Émilie Massemin (Reporterre) mardi 18 novembre 2014
La société CIS bio international, qui exploite une usine de radioéléments artificiels dans l’Essonne, a été condamnée lundi 17 novembre par le Conseil d’Etat, pour manquement dans la sécurité incendie. « Mais enfin, s’exclame le juge, vous n’êtes pas dans le désert du Nevada ! »
Le 17 novembre, l’Autorité de sûreté nucléaire a publié la décision du Conseil d’Etat condamnant la société CIS Bio. Une ordonnance assez rare, dans un pays où le nucléaire règne en maitre, pour être soulignée. Reporterre s’est intéressé au détail de cette affaire.
Vendredi 24 octobre, 10 h. Dans une salle du Conseil d’État, place du Palais-Royal à Paris, des représentants de la société CIS bio international et des représentants de l’Autorité de sûreté nucléaire (ASN) se font face.
Le juge des référés interroge les dirigeants de la société, filiale d’IBA, qui exploite l’usine de production de radioéléments artificiels (Upra) de Saclay : « Mais enfin, vous n’êtes pas installés au milieu du désert du Nevada. L’Essonne est une zone peuplée.
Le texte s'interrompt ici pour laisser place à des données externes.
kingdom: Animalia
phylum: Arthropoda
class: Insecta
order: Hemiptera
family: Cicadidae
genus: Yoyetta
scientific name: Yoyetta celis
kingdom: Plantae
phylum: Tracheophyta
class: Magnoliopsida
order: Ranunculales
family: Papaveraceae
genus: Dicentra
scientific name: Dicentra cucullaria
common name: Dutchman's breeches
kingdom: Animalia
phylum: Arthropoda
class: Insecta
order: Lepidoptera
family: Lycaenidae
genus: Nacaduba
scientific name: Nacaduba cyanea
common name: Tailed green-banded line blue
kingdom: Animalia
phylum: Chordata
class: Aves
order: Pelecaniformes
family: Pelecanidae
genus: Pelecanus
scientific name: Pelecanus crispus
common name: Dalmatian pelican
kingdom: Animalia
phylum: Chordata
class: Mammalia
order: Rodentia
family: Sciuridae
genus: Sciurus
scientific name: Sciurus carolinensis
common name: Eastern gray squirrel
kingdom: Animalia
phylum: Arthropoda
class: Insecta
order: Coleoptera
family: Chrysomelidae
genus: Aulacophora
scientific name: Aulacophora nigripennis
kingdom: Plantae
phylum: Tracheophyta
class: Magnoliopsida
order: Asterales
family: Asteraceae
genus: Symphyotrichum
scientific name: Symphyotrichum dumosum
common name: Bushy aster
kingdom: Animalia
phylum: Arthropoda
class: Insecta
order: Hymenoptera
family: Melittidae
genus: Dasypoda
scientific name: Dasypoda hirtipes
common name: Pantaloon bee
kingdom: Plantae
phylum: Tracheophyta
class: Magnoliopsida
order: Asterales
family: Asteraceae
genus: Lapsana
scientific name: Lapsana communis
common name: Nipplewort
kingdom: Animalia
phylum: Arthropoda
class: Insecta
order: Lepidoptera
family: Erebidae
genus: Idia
Pourquoi tardez-vous tant à installer les systèmes d’extinction automatique d’incendie prescrits par l’ASN ? »
Saisi par CIS bio international, le juge doit apprécier le réalisme des délais de travaux imposés à la société par la mise en demeure du 6 mai de l’ASN, en raison de lacunes dans la maîtrise du risque incendie à l’Upra – où sont manipulés et stockés, entre autres, des iodes radioactifs comme l’iode 131.
Le 18 septembre, l’ASN a contraint la société à consigner 480.000 € entre les mains d’un comptable public, une somme correspondant au montant des travaux nécessaires pour l’installation d’un système d’extinction automatique d’incendie dans certaines zones de l’Upra.
C’est la première fois que l’exploitant d’une installation nucléaire de base (INB) saisit le Conseil d’État pour contester une décision de l’ASN. C’est aussi la première fois que l’ASN en arrive à la sanction financière contre une entreprise récalcitrante.
« Chaque année, une centaine de départs de feu se produisent dans les installations nucléaires françaises »
CIS bio international prend la tête de l’Upra de Saclay en 2008, où elle entreprend, entre autres, la fabrication d’iode en solution et en gélules. L’installation, auparavant exploitée par le Commissariat à l’énergie atomique (CEA), est composée de quatre bâtiments principaux, d’après le décret autorisant la société à exploiter l’Upra. Le plus problématique est le bâtiment 549, divisé en huit ailes. Il héberge l’essentiel des activités de recherche et de développement, de production et de contrôle qualité ainsi que des locaux techniques.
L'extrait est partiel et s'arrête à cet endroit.